So on Monday I left my most recent day job.
Basically, the company (under wraps for confidentiality but they do retail distribution; I processed and reported retail orders) is under new leadership as of last month. The new leadership all but made clear their plan is to either assimilate with their current properties or to liquidate, despite official “business as usual” claims (and others at work had corroborated these suspicions). Actions speaks louder than words.
With the writing having been on the wall for the last month, my mounting workload and day to day complications there were no longer worth the stress, trouble, or what I was being paid. It was negatively affecting my personal life outside of work, even when I was working from home.
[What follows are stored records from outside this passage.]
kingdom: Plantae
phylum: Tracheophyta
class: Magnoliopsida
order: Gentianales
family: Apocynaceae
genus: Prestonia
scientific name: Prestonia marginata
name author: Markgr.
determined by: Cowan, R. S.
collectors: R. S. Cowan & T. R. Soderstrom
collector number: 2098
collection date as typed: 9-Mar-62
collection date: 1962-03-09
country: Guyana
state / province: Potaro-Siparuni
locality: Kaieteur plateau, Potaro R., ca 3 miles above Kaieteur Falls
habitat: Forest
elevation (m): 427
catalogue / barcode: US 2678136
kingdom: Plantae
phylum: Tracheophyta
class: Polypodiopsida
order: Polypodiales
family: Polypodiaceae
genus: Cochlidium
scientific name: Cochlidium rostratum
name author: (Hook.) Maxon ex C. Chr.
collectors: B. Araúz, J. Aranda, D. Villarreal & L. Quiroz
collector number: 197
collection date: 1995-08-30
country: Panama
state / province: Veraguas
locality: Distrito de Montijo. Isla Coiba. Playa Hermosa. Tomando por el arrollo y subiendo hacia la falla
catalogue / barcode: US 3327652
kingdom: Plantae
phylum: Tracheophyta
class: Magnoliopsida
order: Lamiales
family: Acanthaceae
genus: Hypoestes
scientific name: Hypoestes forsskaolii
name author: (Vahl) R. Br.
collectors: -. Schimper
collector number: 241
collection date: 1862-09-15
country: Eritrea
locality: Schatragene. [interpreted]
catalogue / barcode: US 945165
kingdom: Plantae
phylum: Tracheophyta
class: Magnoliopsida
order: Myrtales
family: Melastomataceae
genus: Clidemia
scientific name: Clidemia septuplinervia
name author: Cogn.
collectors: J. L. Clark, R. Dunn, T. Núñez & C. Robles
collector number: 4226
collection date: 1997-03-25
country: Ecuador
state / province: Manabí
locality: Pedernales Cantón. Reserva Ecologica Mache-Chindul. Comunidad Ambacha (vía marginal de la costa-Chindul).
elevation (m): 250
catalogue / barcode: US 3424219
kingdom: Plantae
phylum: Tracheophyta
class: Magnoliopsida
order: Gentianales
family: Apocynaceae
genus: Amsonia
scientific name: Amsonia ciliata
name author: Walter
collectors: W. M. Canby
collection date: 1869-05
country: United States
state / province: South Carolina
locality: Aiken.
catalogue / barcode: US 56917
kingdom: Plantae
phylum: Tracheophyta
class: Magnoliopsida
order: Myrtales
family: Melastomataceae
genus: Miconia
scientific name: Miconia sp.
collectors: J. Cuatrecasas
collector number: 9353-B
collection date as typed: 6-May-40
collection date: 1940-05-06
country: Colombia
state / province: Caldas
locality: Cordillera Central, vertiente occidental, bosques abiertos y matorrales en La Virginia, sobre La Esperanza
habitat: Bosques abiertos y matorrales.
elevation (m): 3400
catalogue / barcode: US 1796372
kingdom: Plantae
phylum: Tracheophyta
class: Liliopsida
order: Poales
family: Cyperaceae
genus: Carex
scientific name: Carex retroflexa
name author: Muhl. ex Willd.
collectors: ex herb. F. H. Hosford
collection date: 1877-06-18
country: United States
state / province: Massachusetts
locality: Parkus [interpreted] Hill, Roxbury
So I said enough, and turned my equipment in for good Monday morning. Even though this was a job that to some degree I liked, walking away felt like being paroled from prison. It had gotten that bad, and rather quickly.
Even with the specter of needing to secure another job and its income, I have felt a substantial positive difference. I’m a lot less on edge. Yes, being able to take afternoon naps and not having to commute right now certainly helps.
Of course, now I’m applying for other jobs, and while updating my resume and completing applications hasn’t been that big a challenge… I’ve once again entered that job hunter’s internal conversation of adding value and being an employer’s best choice for a suitable role, balanced against finding a position that meets my salary and lifestyle needs.
I don’t worry. I’ve done this before. Like apartment hunting, doing personal business, my own health, and many other personal matters, I’ve learned how to handle the process of job hunting better than most.